◆ Try it
Only the pictures are to be left out; return the rest of the data exactly as it stands.

◆ Task input
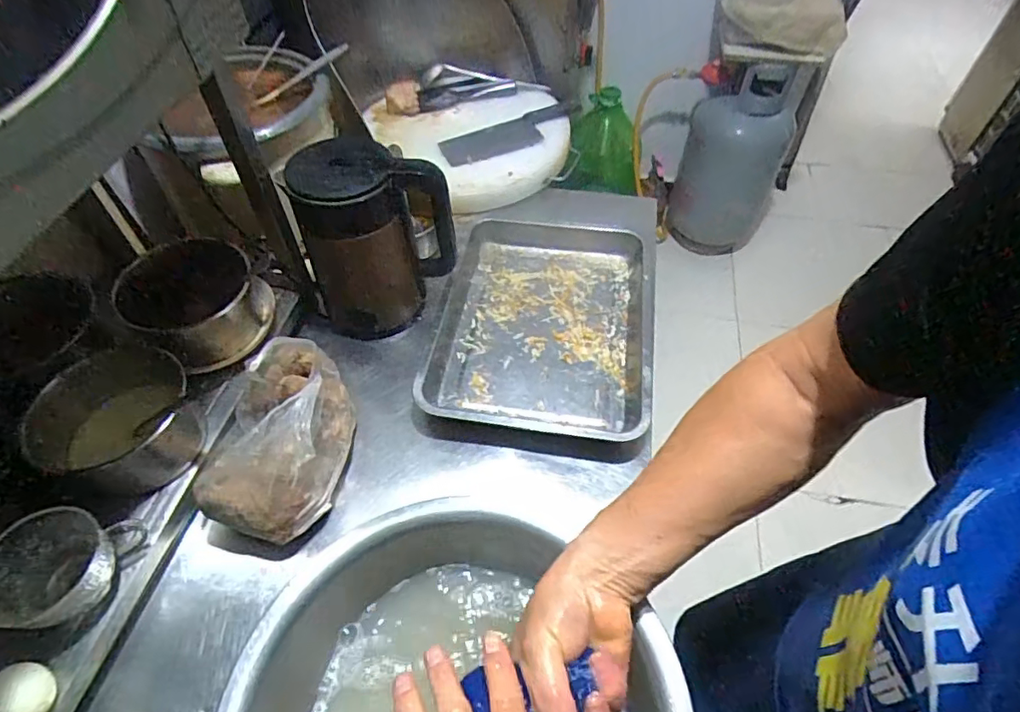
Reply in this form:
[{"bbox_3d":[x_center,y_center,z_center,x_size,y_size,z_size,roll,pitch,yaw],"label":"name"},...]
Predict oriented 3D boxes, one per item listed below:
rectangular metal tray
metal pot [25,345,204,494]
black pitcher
[{"bbox_3d":[0.052,-0.055,0.801,0.300,0.050,0.389,7,51,7],"label":"rectangular metal tray"},{"bbox_3d":[-0.418,0.077,0.600,0.153,0.083,0.138,-35,60,-24],"label":"metal pot"},{"bbox_3d":[-0.188,-0.164,0.759,0.168,0.230,0.127,-25,55,-18],"label":"black pitcher"}]

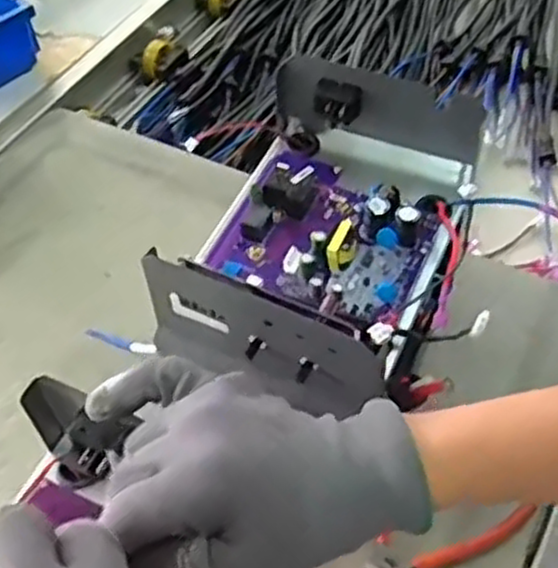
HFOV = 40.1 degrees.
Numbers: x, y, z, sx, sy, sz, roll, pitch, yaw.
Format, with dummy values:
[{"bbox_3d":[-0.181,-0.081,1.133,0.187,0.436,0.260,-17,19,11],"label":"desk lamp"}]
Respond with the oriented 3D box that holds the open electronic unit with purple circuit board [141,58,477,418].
[{"bbox_3d":[0.028,-0.041,0.491,0.144,0.086,0.206,20,55,17],"label":"open electronic unit with purple circuit board"}]

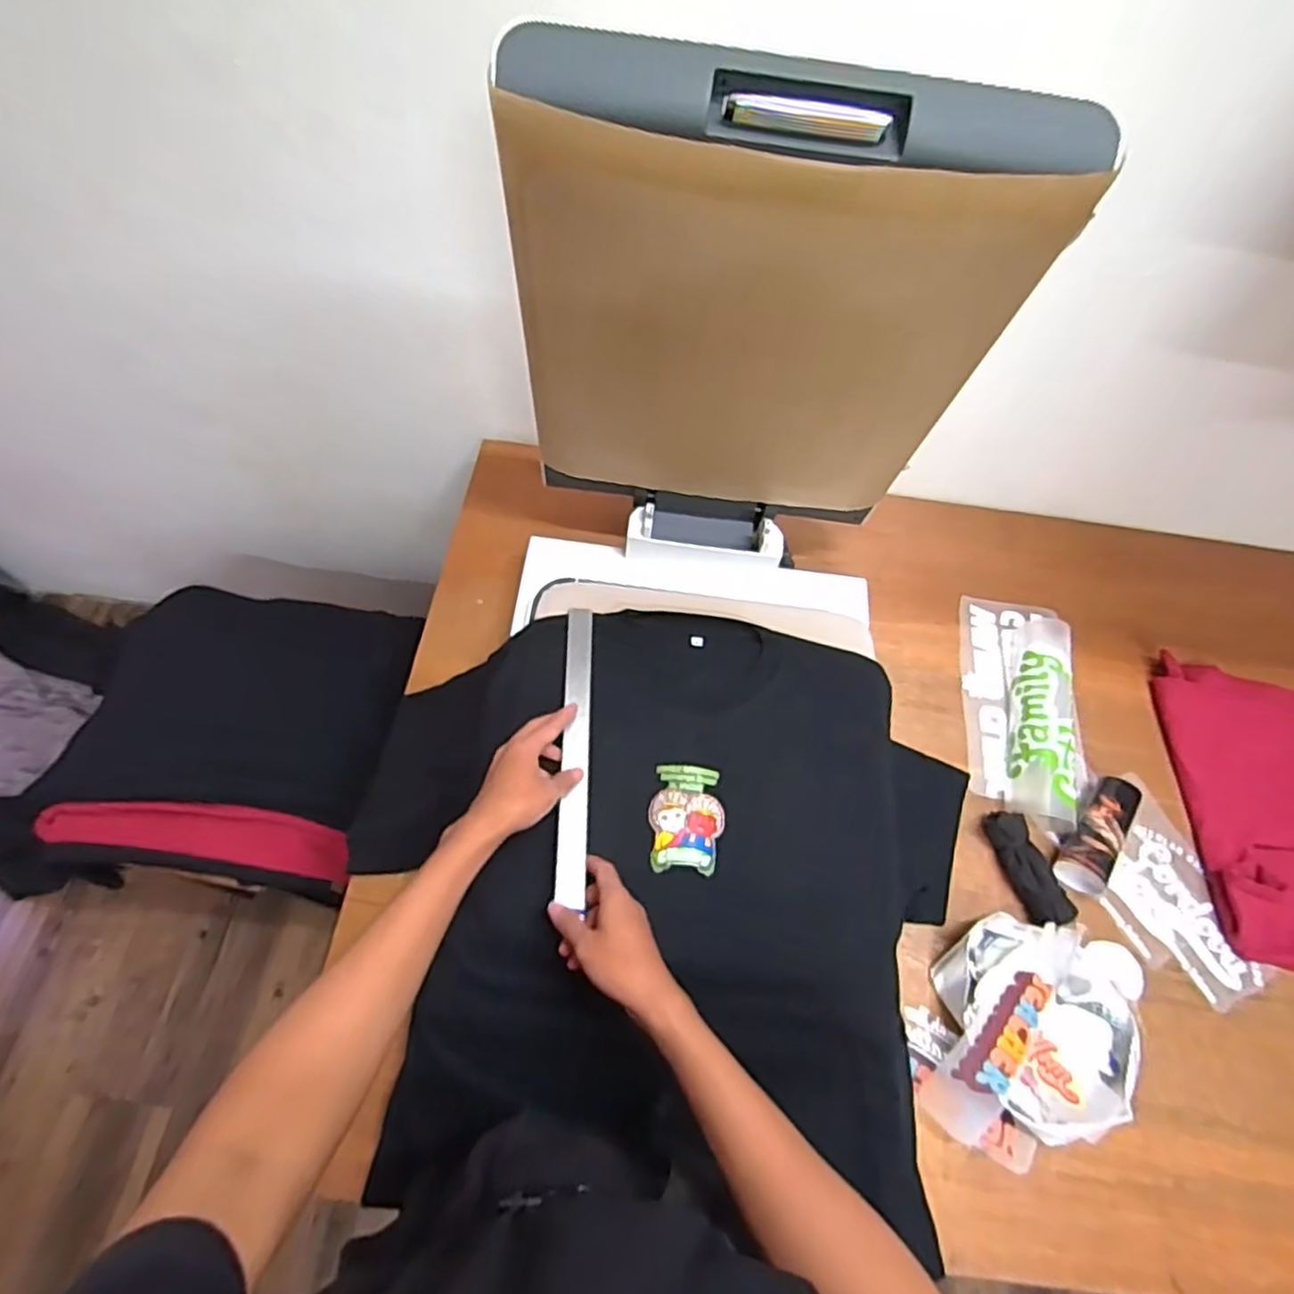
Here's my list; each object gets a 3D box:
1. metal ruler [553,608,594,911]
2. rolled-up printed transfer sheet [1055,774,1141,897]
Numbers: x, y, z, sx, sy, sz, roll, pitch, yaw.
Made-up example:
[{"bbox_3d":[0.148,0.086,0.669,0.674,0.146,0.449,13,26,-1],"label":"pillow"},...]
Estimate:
[{"bbox_3d":[-0.071,0.097,0.693,0.030,0.007,0.312,-3,60,4],"label":"metal ruler"},{"bbox_3d":[0.523,0.215,0.794,0.052,0.048,0.143,37,67,12],"label":"rolled-up printed transfer sheet"}]

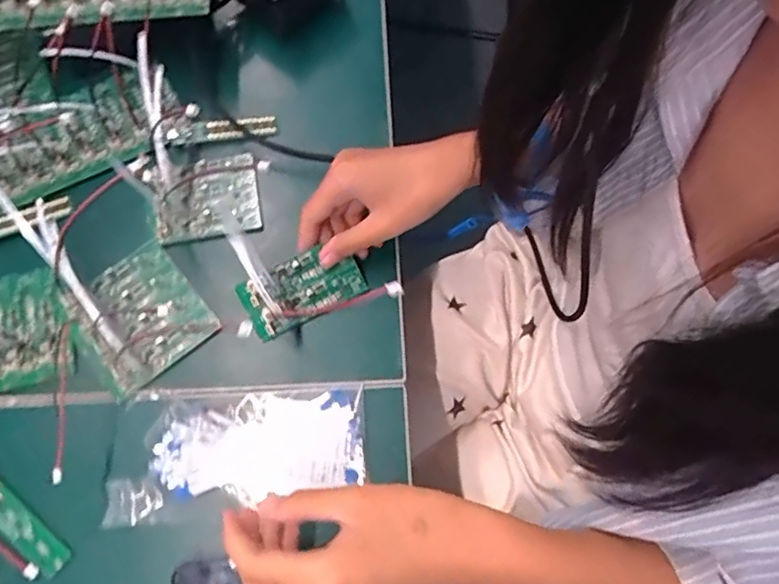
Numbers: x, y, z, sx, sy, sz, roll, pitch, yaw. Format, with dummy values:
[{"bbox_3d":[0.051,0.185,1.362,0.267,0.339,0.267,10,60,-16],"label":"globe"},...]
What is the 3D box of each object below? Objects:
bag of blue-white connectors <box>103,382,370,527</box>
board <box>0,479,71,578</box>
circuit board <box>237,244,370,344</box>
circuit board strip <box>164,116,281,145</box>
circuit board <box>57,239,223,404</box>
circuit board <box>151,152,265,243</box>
[{"bbox_3d":[-0.093,0.098,0.360,0.152,0.022,0.065,-8,69,-2],"label":"bag of blue-white connectors"},{"bbox_3d":[-0.234,0.142,0.354,0.085,0.008,0.020,36,73,14],"label":"board"},{"bbox_3d":[-0.061,-0.003,0.398,0.083,0.006,0.044,-27,96,-8],"label":"circuit board"},{"bbox_3d":[-0.134,-0.130,0.459,0.083,0.004,0.015,-10,90,-8],"label":"circuit board strip"},{"bbox_3d":[-0.177,0.015,0.400,0.082,0.015,0.087,-38,73,-13],"label":"circuit board"},{"bbox_3d":[-0.140,-0.073,0.436,0.076,0.013,0.063,-11,79,-15],"label":"circuit board"}]

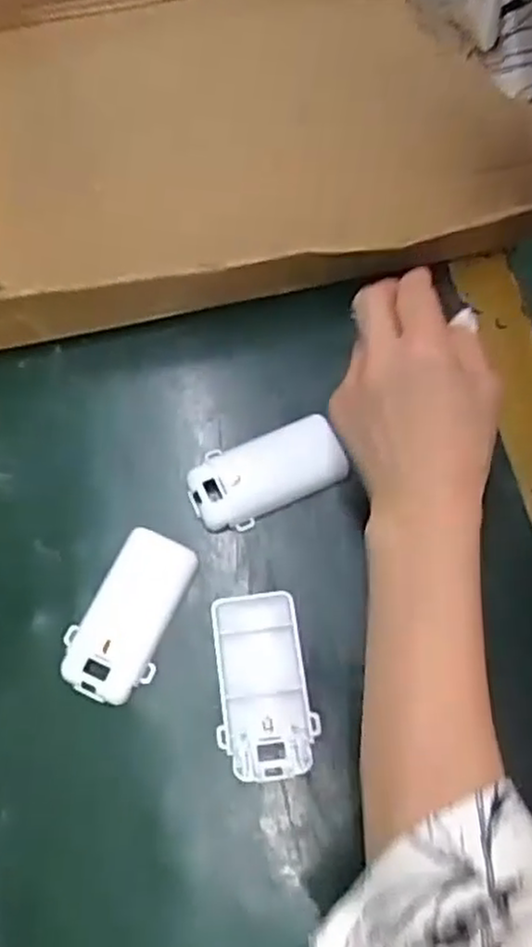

◆ Result
Reply in this form:
[{"bbox_3d":[x_center,y_center,z_center,x_size,y_size,z_size,roll,pitch,yaw],"label":"name"},...]
Predict oriented 3D boxes, one per item listed below:
rectangular metal tray
metal pot [25,345,204,494]
black pitcher
[{"bbox_3d":[0.052,-0.055,0.801,0.300,0.050,0.389,7,51,7],"label":"rectangular metal tray"},{"bbox_3d":[-0.418,0.077,0.600,0.153,0.083,0.138,-35,60,-24],"label":"metal pot"},{"bbox_3d":[-0.188,-0.164,0.759,0.168,0.230,0.127,-25,55,-18],"label":"black pitcher"}]

HFOV = 40.1 degrees.
Numbers: x, y, z, sx, sy, sz, roll, pitch, yaw.
Format, with dummy values:
[{"bbox_3d":[-0.181,-0.081,1.133,0.187,0.436,0.260,-17,19,11],"label":"desk lamp"}]
Respond with the oriented 3D box that holds the open electronic unit with purple circuit board [141,58,477,418].
[{"bbox_3d":[0.028,-0.041,0.491,0.144,0.086,0.206,20,55,17],"label":"open electronic unit with purple circuit board"}]

Here's my list; each object gets a 3D box:
1. metal ruler [553,608,594,911]
2. rolled-up printed transfer sheet [1055,774,1141,897]
Numbers: x, y, z, sx, sy, sz, roll, pitch, yaw.
Made-up example:
[{"bbox_3d":[0.148,0.086,0.669,0.674,0.146,0.449,13,26,-1],"label":"pillow"},...]
Estimate:
[{"bbox_3d":[-0.071,0.097,0.693,0.030,0.007,0.312,-3,60,4],"label":"metal ruler"},{"bbox_3d":[0.523,0.215,0.794,0.052,0.048,0.143,37,67,12],"label":"rolled-up printed transfer sheet"}]

Numbers: x, y, z, sx, sy, sz, roll, pitch, yaw. Format, with dummy values:
[{"bbox_3d":[0.051,0.185,1.362,0.267,0.339,0.267,10,60,-16],"label":"globe"},...]
What is the 3D box of each object below? Objects:
bag of blue-white connectors <box>103,382,370,527</box>
board <box>0,479,71,578</box>
circuit board <box>237,244,370,344</box>
circuit board strip <box>164,116,281,145</box>
circuit board <box>57,239,223,404</box>
circuit board <box>151,152,265,243</box>
[{"bbox_3d":[-0.093,0.098,0.360,0.152,0.022,0.065,-8,69,-2],"label":"bag of blue-white connectors"},{"bbox_3d":[-0.234,0.142,0.354,0.085,0.008,0.020,36,73,14],"label":"board"},{"bbox_3d":[-0.061,-0.003,0.398,0.083,0.006,0.044,-27,96,-8],"label":"circuit board"},{"bbox_3d":[-0.134,-0.130,0.459,0.083,0.004,0.015,-10,90,-8],"label":"circuit board strip"},{"bbox_3d":[-0.177,0.015,0.400,0.082,0.015,0.087,-38,73,-13],"label":"circuit board"},{"bbox_3d":[-0.140,-0.073,0.436,0.076,0.013,0.063,-11,79,-15],"label":"circuit board"}]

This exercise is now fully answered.